- Opening Delimiter -

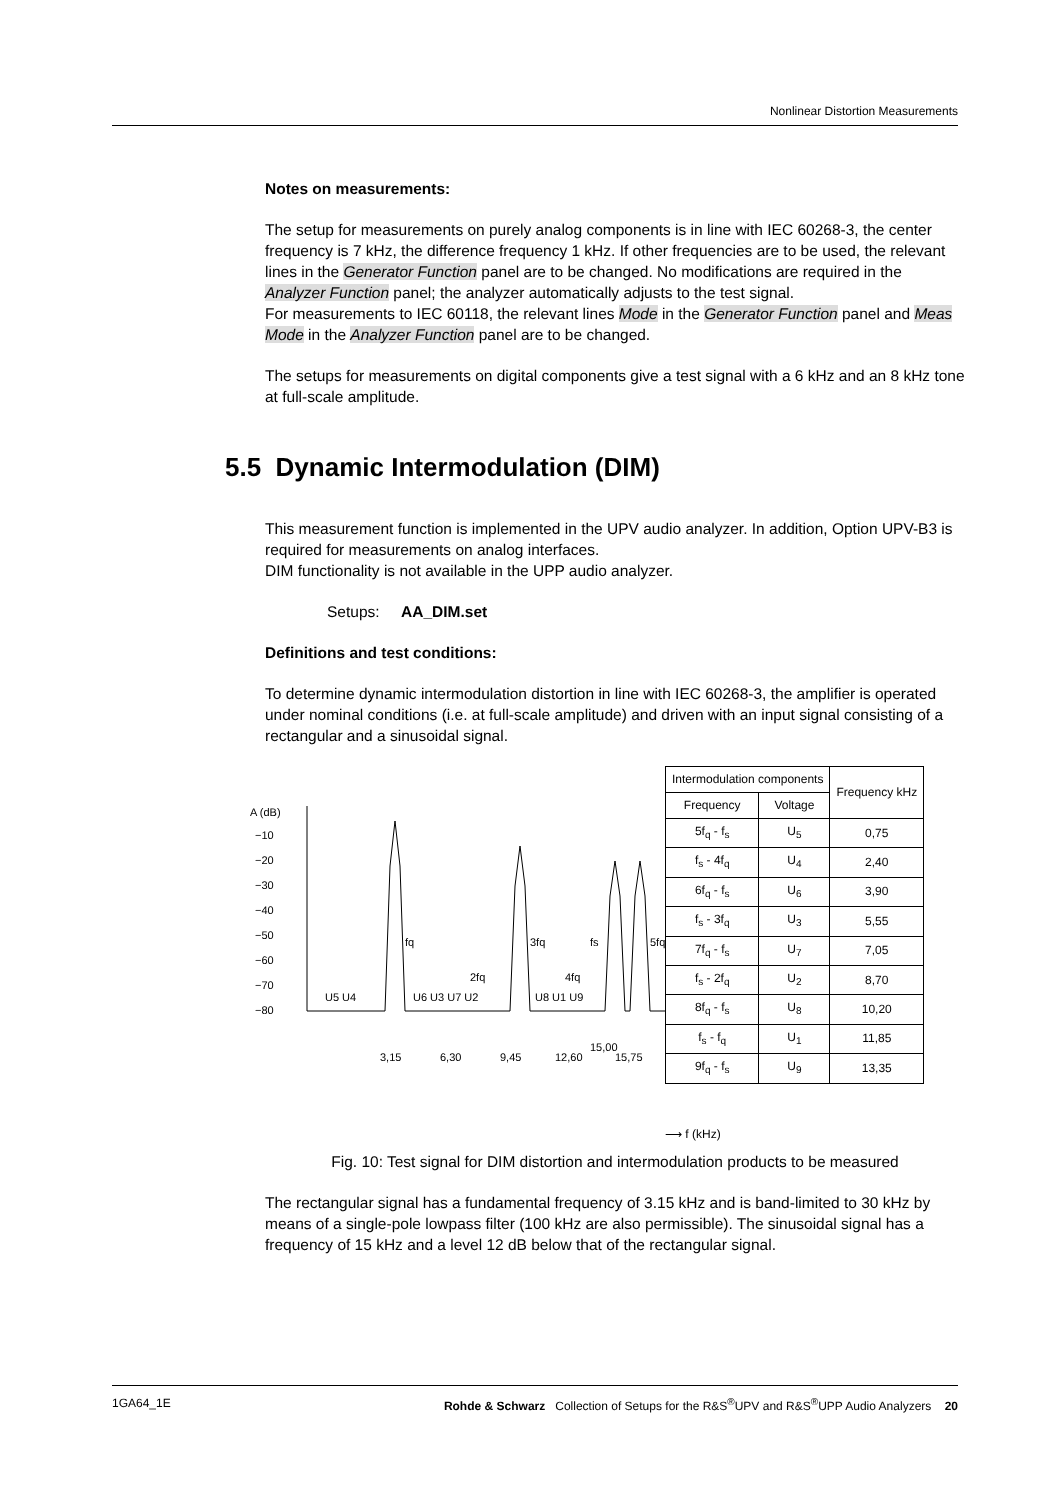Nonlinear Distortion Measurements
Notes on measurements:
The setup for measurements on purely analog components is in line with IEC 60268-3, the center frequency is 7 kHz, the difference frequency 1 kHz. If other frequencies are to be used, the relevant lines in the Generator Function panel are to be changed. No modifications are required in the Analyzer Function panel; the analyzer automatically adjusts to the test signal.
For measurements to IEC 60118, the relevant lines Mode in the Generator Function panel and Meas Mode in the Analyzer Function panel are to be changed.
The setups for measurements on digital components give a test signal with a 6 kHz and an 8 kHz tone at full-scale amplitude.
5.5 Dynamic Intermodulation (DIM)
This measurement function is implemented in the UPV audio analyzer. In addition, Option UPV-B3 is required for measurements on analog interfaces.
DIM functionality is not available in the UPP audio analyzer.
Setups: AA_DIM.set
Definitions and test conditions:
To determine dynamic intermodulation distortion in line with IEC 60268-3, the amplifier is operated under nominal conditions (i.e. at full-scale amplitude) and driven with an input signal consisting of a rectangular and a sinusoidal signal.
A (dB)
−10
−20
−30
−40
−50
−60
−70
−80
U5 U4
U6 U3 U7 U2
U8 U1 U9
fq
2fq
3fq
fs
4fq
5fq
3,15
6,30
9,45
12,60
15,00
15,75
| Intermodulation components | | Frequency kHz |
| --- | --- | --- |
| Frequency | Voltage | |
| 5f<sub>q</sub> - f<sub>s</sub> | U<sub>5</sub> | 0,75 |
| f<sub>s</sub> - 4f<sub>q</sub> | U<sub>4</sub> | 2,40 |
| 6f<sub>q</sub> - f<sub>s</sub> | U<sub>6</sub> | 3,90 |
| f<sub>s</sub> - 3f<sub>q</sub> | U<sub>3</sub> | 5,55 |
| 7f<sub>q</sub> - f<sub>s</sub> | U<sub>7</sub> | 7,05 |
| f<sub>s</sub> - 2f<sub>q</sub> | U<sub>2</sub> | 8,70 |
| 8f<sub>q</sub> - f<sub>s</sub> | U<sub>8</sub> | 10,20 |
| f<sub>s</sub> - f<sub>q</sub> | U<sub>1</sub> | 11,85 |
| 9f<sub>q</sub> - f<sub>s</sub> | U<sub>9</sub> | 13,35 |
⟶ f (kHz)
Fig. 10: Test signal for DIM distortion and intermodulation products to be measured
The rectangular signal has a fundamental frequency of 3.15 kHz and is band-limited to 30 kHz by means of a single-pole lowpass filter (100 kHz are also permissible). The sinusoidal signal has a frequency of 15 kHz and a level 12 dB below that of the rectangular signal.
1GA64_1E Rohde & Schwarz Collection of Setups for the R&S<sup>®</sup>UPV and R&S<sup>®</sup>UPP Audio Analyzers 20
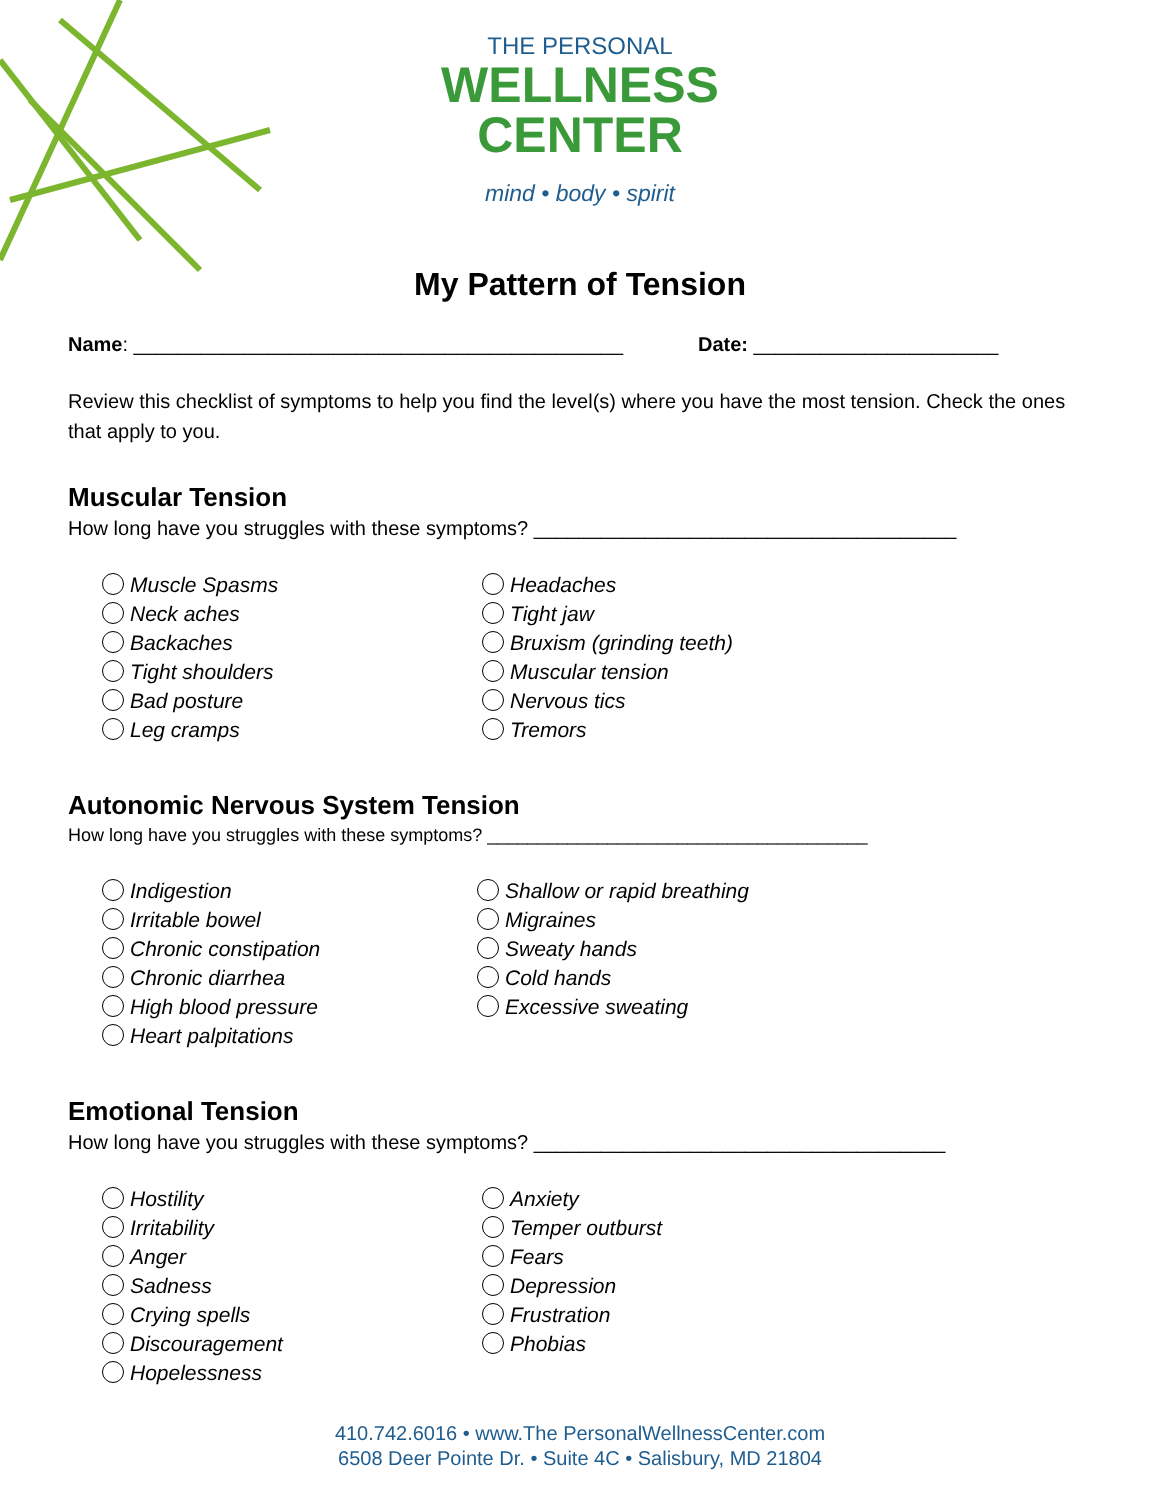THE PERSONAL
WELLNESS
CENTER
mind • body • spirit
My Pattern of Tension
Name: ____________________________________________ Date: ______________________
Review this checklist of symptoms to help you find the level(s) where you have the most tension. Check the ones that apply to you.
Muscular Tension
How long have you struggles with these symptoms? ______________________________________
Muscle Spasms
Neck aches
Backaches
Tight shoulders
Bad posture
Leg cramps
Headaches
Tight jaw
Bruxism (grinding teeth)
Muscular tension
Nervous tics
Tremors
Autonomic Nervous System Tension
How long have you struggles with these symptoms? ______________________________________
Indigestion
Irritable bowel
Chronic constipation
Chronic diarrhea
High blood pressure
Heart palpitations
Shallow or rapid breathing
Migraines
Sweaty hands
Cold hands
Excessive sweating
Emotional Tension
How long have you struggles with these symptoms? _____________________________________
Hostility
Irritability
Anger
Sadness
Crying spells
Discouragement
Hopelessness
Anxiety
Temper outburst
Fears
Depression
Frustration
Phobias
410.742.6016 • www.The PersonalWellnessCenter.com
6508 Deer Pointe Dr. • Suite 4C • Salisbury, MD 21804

- Closing Delimiter -

• Task goal:
Only lines with the word "Generator" count here; copy every one from the records.

• Solution to the problem:
The setup for measurements on purely analog components is in line with IEC 60268-3, the center frequency is 7 kHz, the difference frequency 1 kHz. If other frequencies are to be used, the relevant lines in the Generator Function panel are to be changed. No modifications are required in the Analyzer Function panel; the analyzer automatically adjusts to the test signal.
For measurements to IEC 60118, the relevant lines Mode in the Generator Function panel and Meas Mode in the Analyzer Function panel are to be changed.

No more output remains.